Chavez, who was booing from the start, said some graduating students had their backs turned on Schmidt during the ceremony. He noted that others were confused by the initial jeers before Schmidt began talking about automation. But as his speech progressed, many more students joined the booing. I know what many of you are feeling about that, I can hear you, Schmidt said amid a chorus of boos. There is a fear in your generation that the future has already been written, he acknowledged. He noted their fears that machines are coming, jobs are evaporating, the climate is breaking, and politics is fractured. You are inheriting a mess that you did not create, and I understand that fear, he told the crowd. Schmidt’s reassurances did not win Chavez over. They are putting the wants and needs of billionaires over us, he says. He wished companies would use technology to make workers’ lives easier, instead of using it to extract more profit or replace them. It is up to us as engineering students to use our knowledge for the service of the planet, he says. Chavez wants to work in the environmental regulation of chemical plants. A representative for Schmidt said the former Google chief executive has tremendous respect for differences of opinion but believes the best way to address these challenges is to talk about them.

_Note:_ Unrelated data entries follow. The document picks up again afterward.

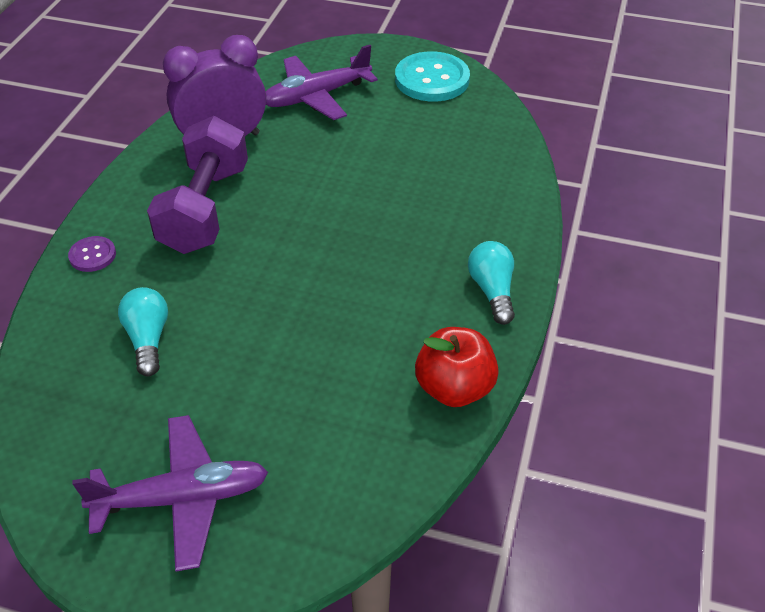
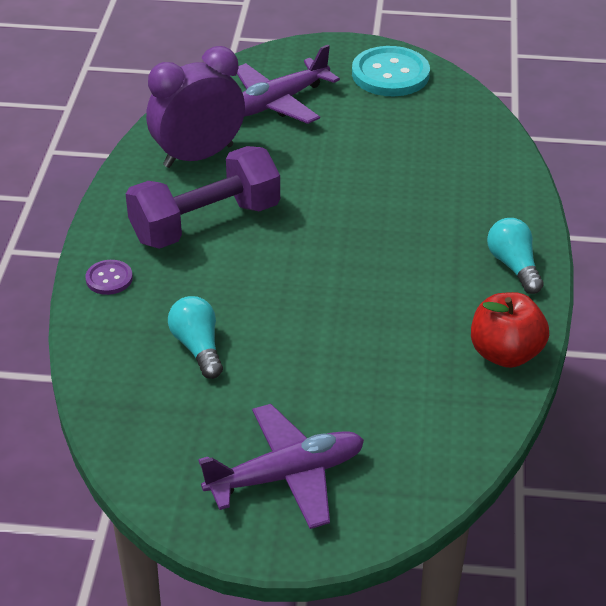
camera: 10 degrees left, 5 degrees down
(205, 209) = (205, 223): purple dumbbell -> purple dumbbell turned 60 degrees clockwise

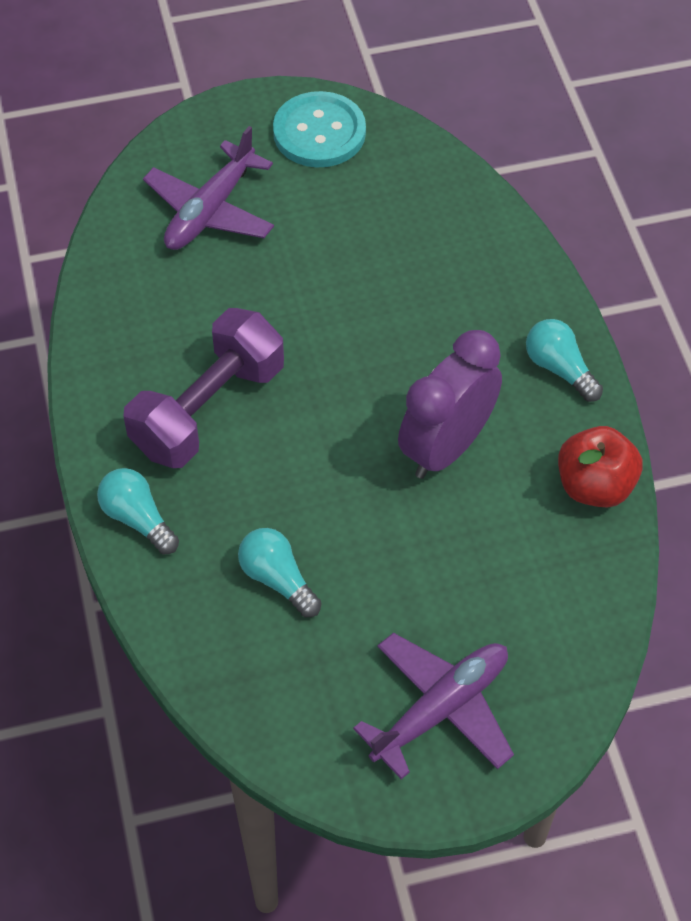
camera: 20 degrees left, 15 degrees up
(109, 279) = (137, 519): purple button -> turquoise light bulb
(198, 156) = (155, 316): purple clock -> purple clock (446, 447)

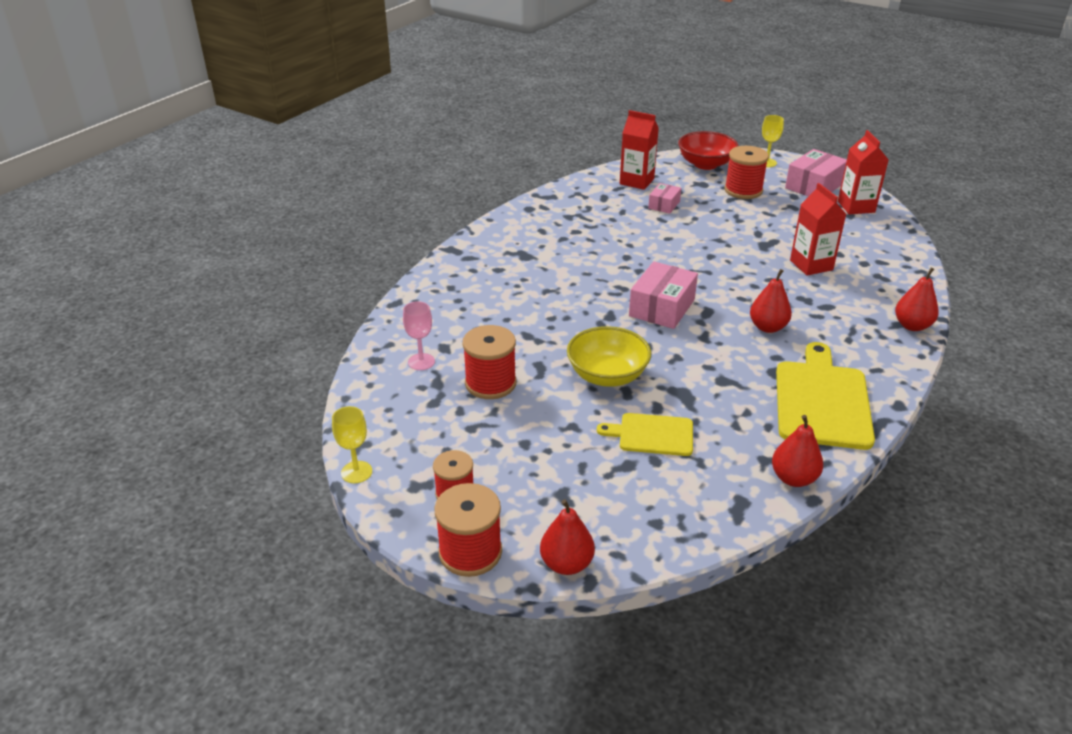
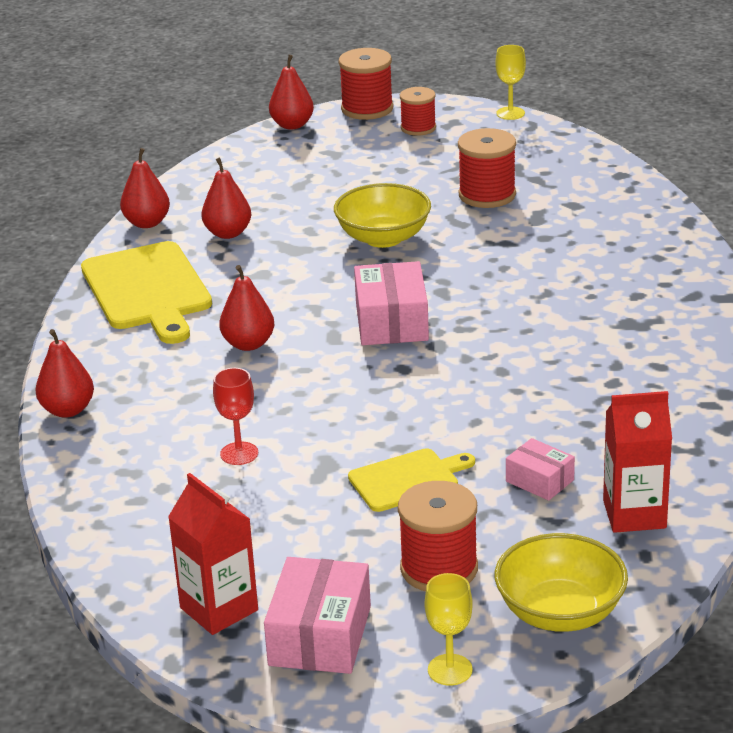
camera: 150 degrees right, 5 degrees down
(421, 362) = (576, 187): pink goblet -> none
(652, 435) = (296, 210): yellow cutting board -> yellow cutting board (407, 479)
(664, 205) = (539, 481): pink box -> pink box turned 45 degrees counterclockwise
(705, 164) = (560, 612): red bowl -> yellow bowl
(726, 433) = (228, 233): none -> red pear
(811, 265) = (239, 453): red carton -> red goblet

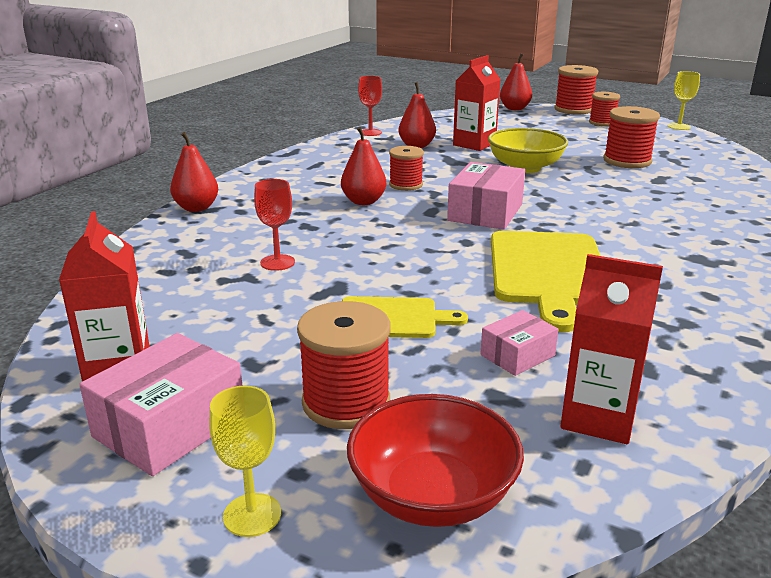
camera: 25 degrees right, 5 degrees down
(147, 223) = (370, 132): red pear -> red goblet
(148, 290) = (331, 161): yellow cutting board -> yellow cutting board (548, 272)
(272, 304) = (406, 185): none -> red spool
(295, 211) = (474, 144): none -> red carton
(539, 481) = (517, 355): pink box -> pink box turned 75 degrees clockwise
(560, 612) = (432, 496): yellow bowl -> red bowl

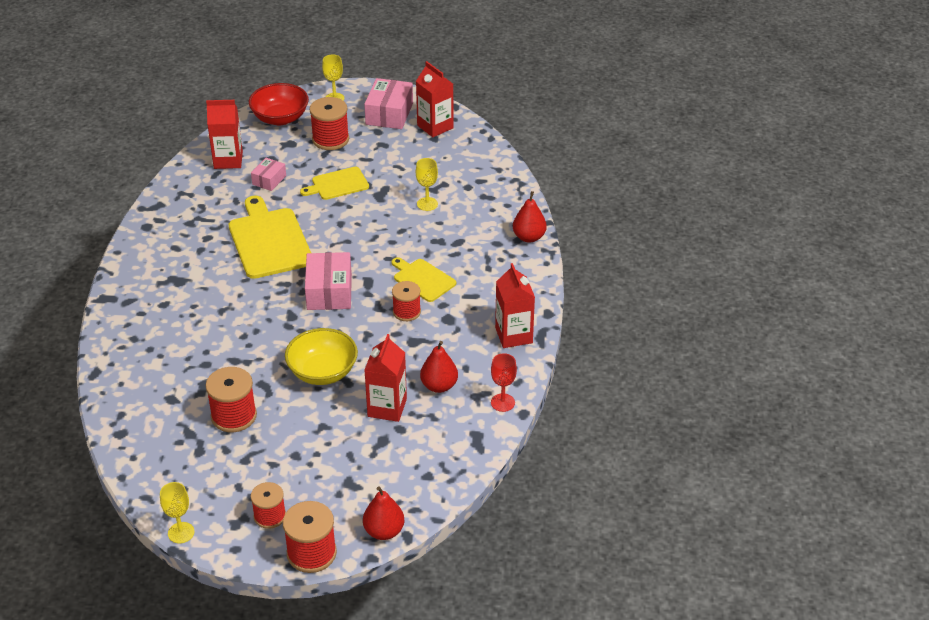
camera: 155 degrees right, 15 degrees up
(277, 262) = (427, 204): red goblet -> yellow goblet
(315, 156) = (513, 335): none -> red carton
(363, 201) = (422, 279): red pear -> yellow cutting board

At Glendale Community College in Arizona, it was not a graduation speaker that drew students’ ire. Instead, it was the automated machine reading out their names. Turns out, it missed some. College president Tiffany Hernandez apologized and told graduates towards the end of the ceremony about the situation. Here is what is happening, we are using a new automated system as our reader, she said as boos roared through the arena. Hernandez paused for a few seconds and let out a few nervous laughs. That is a lesson learned from us, she admitted to the audience. Aidan Benjamin, who is graduating from Glendale Community College this summer with an associate’s degree in accounting, was at the ceremony to support his cousin. He thought she would be walking the stage. She never did, because the automated announcement system never called her name. I was booing because I was like, this sucks, Benjamin said. This is such a big moment for students, he noted. Benjamin said they both laughed about the malfunction afterwards. But it just did not feel good at the end of the day, he says. It should not have happened that way, he concludes.